MIGRAINES ARE THE WORST. Well, no, I mean, obviously having your children be sick and not having money for the doctor is the worst.* Our domestic helper here in Singapore is prone to really bad migraines and yesterday she was totally felled, lying down in the dark and vomiting so much I had a hard time bringing her water–since you can’t drink water just after you’ve thrown up. We have O.R.S. but she hates them, and she was so miserable I didn’t want to force them down her. It is so hard to make her rest when she’s ill that if she ever listens or lies down of her own accord we know she is feeling truly awful. John half-hoped some common unknown environmental factor was the culprit and that she and I would both get better when we moved out of our old, colonial-era house. Sadly, no. I have also been having terrible migraines for the last 18 consecutive days, and unfortunately they are remodeling in the flat upstairs. This has been a source of unhappiness. THEY HAVE BEEN DRILLING.
I have also cut my pain pills down slowly over the last six months, which was clever and virtuous of me, but now I don’t have enough pain medicine and I’m like “I forgot quite entirely how horrible this was! Pain! It’s your body’s way of saying, ‘hey something is probably sort of broken or something.'” Also topamax, medicine which I take for migraines, and which I am taking more of, makes you stupid. It’s called “dope-a-max” for a reason. The combination of all these factors has made it difficult for me to learn my Japanese characters (kanji), I’ll tell you what. This is some Harrison Bergeron shit on the 24th floor. I got all 15 right on the practice quiz Zoë made for me and then I blanked on a full five when I took the real quiz half-an-hour later on Sunday evening. Years of caring about academics make it very painful for me to do badly on quizzes. Really, it is like a knife in the guts. If she would just give us a list of the English meanings it would be OK. But our tutor gives us an actual sentence with any other, as-yet-unknown-to-us kanji spelled out (in Japanese they can write the pronunciation in hiragana or katakana on top of them, small and light; they would do this for very rare words, I think, in an adults’ book, and they do for commoner ones in a book for children or learners), and then the hiragana or katakana for the kanji we are meant to have learned underlined, and we have to write the kanji below that.
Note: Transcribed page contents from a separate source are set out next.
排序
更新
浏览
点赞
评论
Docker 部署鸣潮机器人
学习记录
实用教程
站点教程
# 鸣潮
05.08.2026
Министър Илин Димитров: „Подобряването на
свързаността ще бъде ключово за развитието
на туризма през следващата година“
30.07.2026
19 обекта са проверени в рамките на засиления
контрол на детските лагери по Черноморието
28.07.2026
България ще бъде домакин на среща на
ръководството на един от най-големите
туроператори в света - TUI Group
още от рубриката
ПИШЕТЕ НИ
So we need to read the sentence correctly as well as remember that, for example, ‘ka’ can mean ‘borrow’ as well as like five other things (I say this, and we have learned only about 50 kanji so far.) Violet continues to enjoy mocking me (in the most friendly, cheerful way imaginable!) about my troubles, criticizing my disinclination to use the large full squares in my notebook (I have small, very neat handwriting, and the big boxes don’t appeal), and writing Chinese characters in the margins that are similar but a million times harder, just to put things in perspective for me.
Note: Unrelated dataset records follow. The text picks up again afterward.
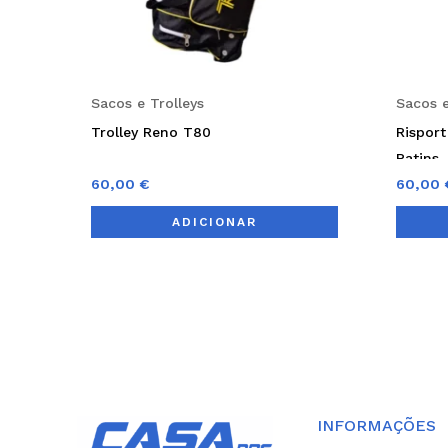
Sacos e Trolleys
Sacos e
Trolley Reno T80
Rispor
Patins
60,00
€
60,00
ADICIONAR
INFORMAÇÕES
Now, a person can listen to music in this situation, but sometimes that’s just like turning the whole thing into a rock concert. It’s better than drilling, though, usually. I don’t like to listen to podcasts, but John does and he listened to one about a year ago that was an interview with Brian Eno. In it, the interviewer was saying how much he loved Here Come The Warm Jets and Eno said that he hadn’t actually listened to it in over twenty years?!? This was flabbergasting and wrong and bad, since we should all be listening to it, be we Brian Eno or no which, on balance, we are unlikely to be. I feel awkward about your experience of this song, because on the LP, the harsh intro of the next song, “Blank Frank” starts really soon after the last note of this–sooner than the start of a hypothetical next measure. I thought of linking to within a youtube clip of the whole album but am not certain it would come off. It’s distinctive and crucial, though, so I recommend you listen to the whole of Here Come The Warm Jets on principle.
This song somewhat resembles the Cure’s “Just Like Heaven” in that the sad, sweet vocals only enter after what seems an unexpectedly-long music-only intro, and that it is shorter than you want it to be, such that you want have to re-play it.